§ TEXTO FUENTE
┄┄┄┄┄┄

Lectura hormiga
Alejandra María Sosa Elízaga*
‘¡Uy, no, qué horror, qué mamotreto, ¿quién puede leerlo?’
‘¿Que tiene cuántas páginas?, ¡újule, son muchas!, ¡no tengo tiempo para leer tanto!’
‘¿No hay uno más flaquito?, es que ese libro tan gordo, ¿cuándo lo acabo?’
Son frases que dice mucha gente, demasiada gente. ¿Por qué esa flojera para leer? Probablemente por falta de costumbre. El gusto por la lectura se aprende en la infancia.
Conozco a una mamá que todas las noches les leía un cuento a sus niños, y lo interrumpía en lo más interesante. Y cuando éstos protestaban, les decía. ‘si supieran leer, podrían averiguar ustedes mismos qué sigue’. Eso los estimuló, no sólo a aprender a leer, sino a practicar la lectura.
Sé de otro matrimonio que acuerda con su hija adolescente qué libro leerá (uno que a ella le guste y ellos aprueben), y le dan un pequeño premio cuando lo termina.
Sin duda ayuda mucho crear el hábito de leer a temprana edad, pero no haberle tomado el gusto a la lectura desde chicos, no impide aprender de grandes a disfrutarla.
Ahora el problema es otro. Se preguntó a diversas personas si acostumbraban leer, y quienes dijeron que no, respondieron, en su gran mayoría: ‘es que no tengo tiempo’.
Quién sabe por qué se tiene la idea de que para leer hay que contar con toda una tarde o una mañana libre, y por supuesto como todo mundo anda siempre corriendo y el tiempo parece correr aún más, se da por hecho de que lo único que se puede leer son los mensajitos del celular, y aún éstos cada vez más llenos de abreviaturas.

┄┄┄┄┄┄

§ DATOS EXTRAÍDOS
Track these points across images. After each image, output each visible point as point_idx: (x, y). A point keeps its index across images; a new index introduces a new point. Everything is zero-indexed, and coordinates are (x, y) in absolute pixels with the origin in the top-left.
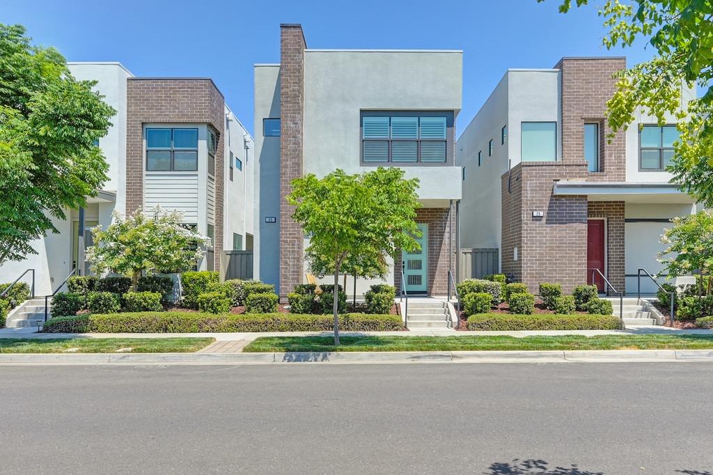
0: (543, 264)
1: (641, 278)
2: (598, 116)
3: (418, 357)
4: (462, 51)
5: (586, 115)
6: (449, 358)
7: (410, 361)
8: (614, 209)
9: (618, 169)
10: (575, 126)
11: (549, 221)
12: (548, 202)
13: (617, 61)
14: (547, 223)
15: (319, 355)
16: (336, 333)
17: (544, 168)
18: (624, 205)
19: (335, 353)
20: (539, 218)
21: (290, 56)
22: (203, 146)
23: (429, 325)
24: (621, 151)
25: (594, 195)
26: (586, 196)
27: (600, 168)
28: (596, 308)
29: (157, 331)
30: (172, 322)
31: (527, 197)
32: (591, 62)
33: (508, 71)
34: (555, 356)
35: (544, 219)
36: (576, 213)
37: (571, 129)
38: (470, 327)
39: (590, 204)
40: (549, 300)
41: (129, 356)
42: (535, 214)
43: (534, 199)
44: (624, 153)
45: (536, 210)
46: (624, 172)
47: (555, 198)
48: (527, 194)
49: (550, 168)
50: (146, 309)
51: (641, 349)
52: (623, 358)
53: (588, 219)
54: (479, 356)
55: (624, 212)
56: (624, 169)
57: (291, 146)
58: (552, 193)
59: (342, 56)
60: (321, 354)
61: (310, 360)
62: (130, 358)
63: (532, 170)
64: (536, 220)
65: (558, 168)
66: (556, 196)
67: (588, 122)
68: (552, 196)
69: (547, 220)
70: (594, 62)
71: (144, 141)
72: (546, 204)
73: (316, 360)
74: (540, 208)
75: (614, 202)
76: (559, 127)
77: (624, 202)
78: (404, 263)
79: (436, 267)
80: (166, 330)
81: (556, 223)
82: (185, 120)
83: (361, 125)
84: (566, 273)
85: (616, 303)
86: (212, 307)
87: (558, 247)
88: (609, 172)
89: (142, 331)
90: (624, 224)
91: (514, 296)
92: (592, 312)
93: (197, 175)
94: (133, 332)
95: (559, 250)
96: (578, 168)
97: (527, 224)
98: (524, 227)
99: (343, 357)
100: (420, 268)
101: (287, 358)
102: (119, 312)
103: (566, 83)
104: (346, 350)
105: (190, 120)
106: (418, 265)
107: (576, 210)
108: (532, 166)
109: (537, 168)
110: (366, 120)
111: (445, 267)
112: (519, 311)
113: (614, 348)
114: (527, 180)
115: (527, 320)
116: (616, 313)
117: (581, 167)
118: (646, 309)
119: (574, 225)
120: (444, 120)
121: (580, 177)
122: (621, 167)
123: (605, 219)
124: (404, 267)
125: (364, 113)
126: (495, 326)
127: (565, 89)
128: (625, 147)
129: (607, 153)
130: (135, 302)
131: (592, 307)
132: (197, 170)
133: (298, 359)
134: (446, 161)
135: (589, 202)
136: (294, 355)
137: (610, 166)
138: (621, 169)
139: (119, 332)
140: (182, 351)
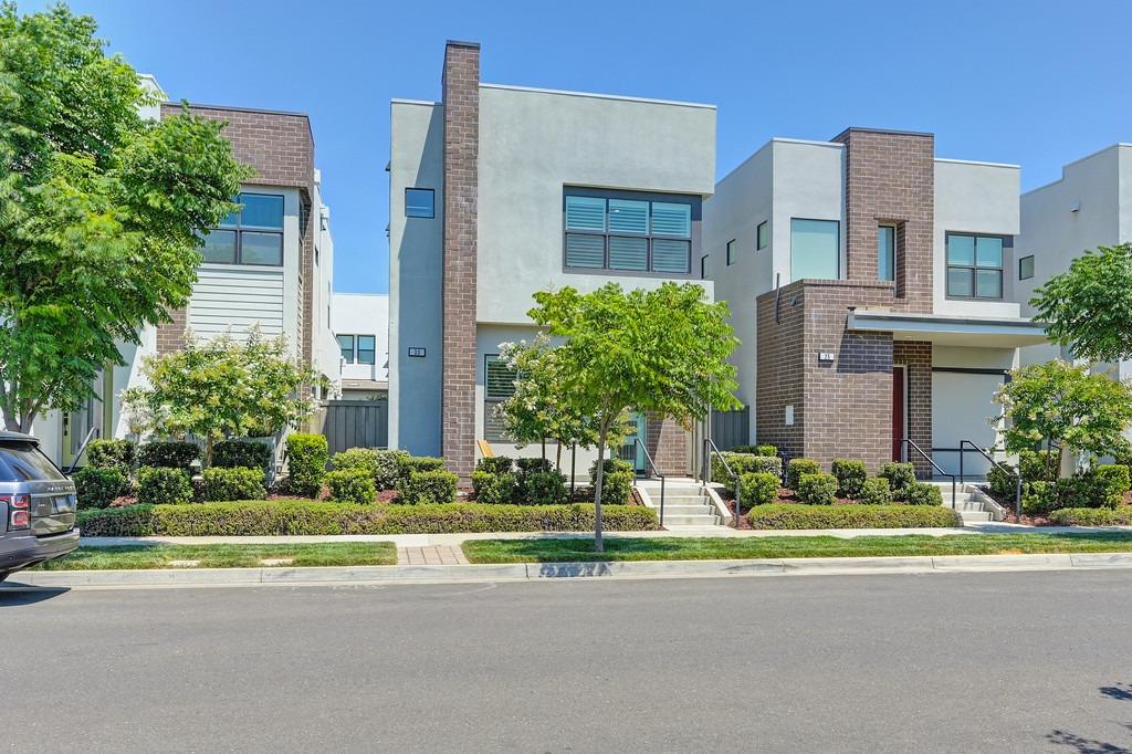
0: (833, 431)
1: (964, 453)
2: (896, 216)
3: (737, 568)
4: (715, 107)
5: (880, 214)
6: (781, 569)
7: (726, 574)
8: (917, 352)
9: (923, 295)
10: (866, 230)
11: (842, 368)
12: (840, 340)
13: (922, 139)
14: (838, 371)
15: (593, 567)
16: (598, 534)
17: (835, 289)
18: (930, 348)
19: (618, 563)
20: (828, 363)
21: (462, 93)
22: (291, 223)
23: (689, 521)
24: (927, 269)
25: (903, 331)
26: (891, 333)
27: (900, 294)
28: (920, 497)
29: (271, 532)
30: (295, 518)
31: (811, 331)
32: (887, 137)
33: (772, 141)
35: (835, 364)
36: (878, 357)
37: (859, 233)
38: (756, 524)
39: (898, 345)
40: (850, 484)
41: (294, 571)
42: (823, 357)
43: (820, 336)
44: (932, 273)
45: (823, 351)
46: (931, 299)
47: (850, 334)
48: (811, 326)
49: (843, 289)
50: (241, 496)
51: (1026, 552)
52: (1007, 565)
53: (895, 366)
54: (820, 565)
55: (930, 357)
56: (931, 295)
57: (463, 236)
58: (846, 327)
59: (536, 97)
60: (597, 564)
61: (581, 573)
63: (819, 291)
64: (824, 366)
65: (853, 290)
66: (850, 332)
67: (883, 223)
68: (845, 332)
69: (839, 366)
70: (891, 137)
72: (837, 342)
73: (590, 574)
74: (828, 347)
75: (918, 343)
76: (845, 228)
77: (930, 343)
79: (659, 432)
80: (285, 531)
81: (851, 372)
82: (263, 180)
83: (564, 210)
84: (865, 446)
85: (946, 490)
86: (354, 492)
87: (854, 406)
88: (911, 299)
89: (245, 532)
90: (930, 375)
91: (804, 478)
93: (282, 273)
94: (229, 534)
95: (855, 411)
96: (880, 291)
97: (811, 371)
98: (808, 375)
99: (629, 570)
101: (546, 572)
102: (191, 501)
103: (853, 166)
104: (630, 559)
105: (271, 181)
107: (877, 353)
108: (819, 285)
109: (826, 288)
110: (571, 200)
111: (671, 433)
112: (817, 501)
113: (991, 552)
114: (812, 306)
115: (835, 515)
117: (885, 291)
118: (975, 499)
119: (876, 374)
120: (686, 209)
121: (883, 304)
122: (927, 293)
123: (905, 367)
125: (569, 190)
126: (791, 522)
127: (853, 174)
128: (932, 263)
129: (908, 271)
130: (224, 484)
131: (914, 495)
132: (282, 265)
133: (562, 573)
134: (690, 271)
135: (895, 342)
136: (556, 567)
137: (912, 290)
138: (926, 295)
139: (204, 534)
140: (377, 562)
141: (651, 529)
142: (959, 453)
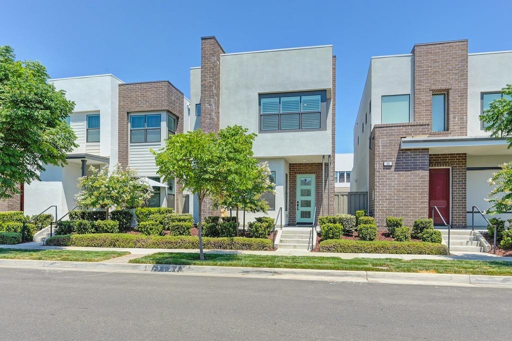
0: (392, 202)
1: (475, 214)
2: (444, 87)
3: (247, 272)
4: (332, 45)
5: (433, 88)
6: (271, 274)
7: (240, 275)
8: (457, 159)
9: (461, 128)
10: (426, 97)
11: (397, 169)
12: (396, 155)
13: (461, 43)
14: (395, 171)
15: (176, 268)
16: (201, 251)
17: (393, 128)
18: (466, 157)
19: (188, 266)
20: (389, 167)
21: (207, 59)
22: (164, 125)
23: (295, 247)
24: (463, 114)
25: (436, 148)
26: (428, 149)
27: (446, 128)
28: (428, 237)
29: (110, 246)
30: (118, 240)
31: (379, 151)
32: (438, 46)
33: (372, 59)
34: (359, 276)
35: (393, 168)
36: (420, 162)
37: (421, 99)
38: (321, 249)
39: (431, 156)
40: (392, 230)
41: (55, 263)
42: (385, 164)
43: (386, 153)
44: (466, 115)
45: (386, 161)
46: (466, 130)
47: (402, 151)
48: (379, 149)
49: (398, 128)
50: (106, 231)
51: (439, 272)
55: (466, 162)
56: (466, 128)
57: (208, 121)
58: (400, 148)
59: (246, 56)
60: (178, 266)
61: (170, 270)
62: (56, 264)
63: (384, 130)
64: (386, 169)
65: (404, 128)
66: (402, 150)
67: (436, 93)
68: (399, 150)
69: (395, 168)
70: (440, 46)
71: (129, 124)
72: (394, 156)
73: (174, 271)
74: (389, 159)
75: (457, 154)
76: (412, 98)
77: (466, 154)
78: (298, 202)
81: (403, 171)
82: (152, 109)
83: (260, 104)
84: (411, 210)
85: (444, 233)
87: (405, 189)
88: (453, 131)
90: (465, 171)
92: (424, 240)
95: (405, 192)
96: (421, 127)
97: (379, 172)
98: (377, 174)
99: (193, 269)
100: (310, 206)
101: (154, 269)
102: (93, 233)
103: (417, 64)
105: (155, 109)
106: (308, 204)
107: (419, 160)
108: (384, 127)
109: (387, 128)
110: (263, 101)
112: (364, 239)
114: (379, 138)
115: (365, 246)
116: (444, 242)
117: (424, 127)
118: (477, 239)
119: (418, 172)
120: (319, 97)
121: (422, 134)
122: (463, 127)
123: (450, 168)
124: (298, 205)
125: (261, 96)
126: (339, 249)
127: (417, 68)
128: (467, 110)
129: (451, 116)
130: (100, 227)
131: (424, 236)
132: (160, 142)
133: (161, 270)
134: (320, 128)
136: (159, 266)
137: (453, 126)
138: (463, 128)
140: (90, 261)
141: (266, 250)
142: (472, 214)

┄┄┄┄┄┄

§ TAREAS REQUERIDAS
1. En el texto sobre la lectura, ¿qué contestó en su gran mayoría la gente que dijo no acostumbrar leer?
2. Cambia "temprana edad" por "corta edad" en el texto sobre la lectura y vuelve a escribir el pasaje que empieza en "Sin duda ayuda" y termina en "no tengo tiempo’.".
3. Prosigue el texto sobre la lectura a partir del punto en que se detiene.

§ RESULTADOS POR TAREA
1. ‘Es que no tengo tiempo’.

2.
Sin duda ayuda mucho crear el hábito de leer a corta edad, pero no haberle tomado el gusto a la lectura desde chicos, no impide aprender de grandes a disfrutarla.
Ahora el problema es otro. Se preguntó a diversas personas si acostumbraban leer, y quienes dijeron que no, respondieron, en su gran mayoría: ‘es que no tengo tiempo’.

3.
Pero esto no tiene por qué ser así.
Un querido amigo mío que fue un ávido lector toda su vida, decía que con los libros hay que hacer como los alpinistas con las montañas: no se paran al pie viendo para arriba espantados pensando: ‘¡está altísima, jamás voy a llegar a la cima!’, sino fijan su mirada en la pared rocosa que tienen delante, y la escalan poco a poco; y así, cuando menos lo esperan, llegan hasta arriba.
Lo mismo pasa con los libros. No dejes que su tamaño te espante. Abre la primera página, lee unas líneas, deja una marquita, ciérralo, y cuando tengas otros minutos, ábrelo donde lo dejaste y lee otras líneas. Es lo que él llamaba ‘lectura hormiga’, y con ese método leyó muchísimos libros. A veces comentaba: ‘estoy empezando a leer tal...’ y semanas después decía sorprendido: ‘¡ya lo terminé!’.
Anímate a hacer lo mismo.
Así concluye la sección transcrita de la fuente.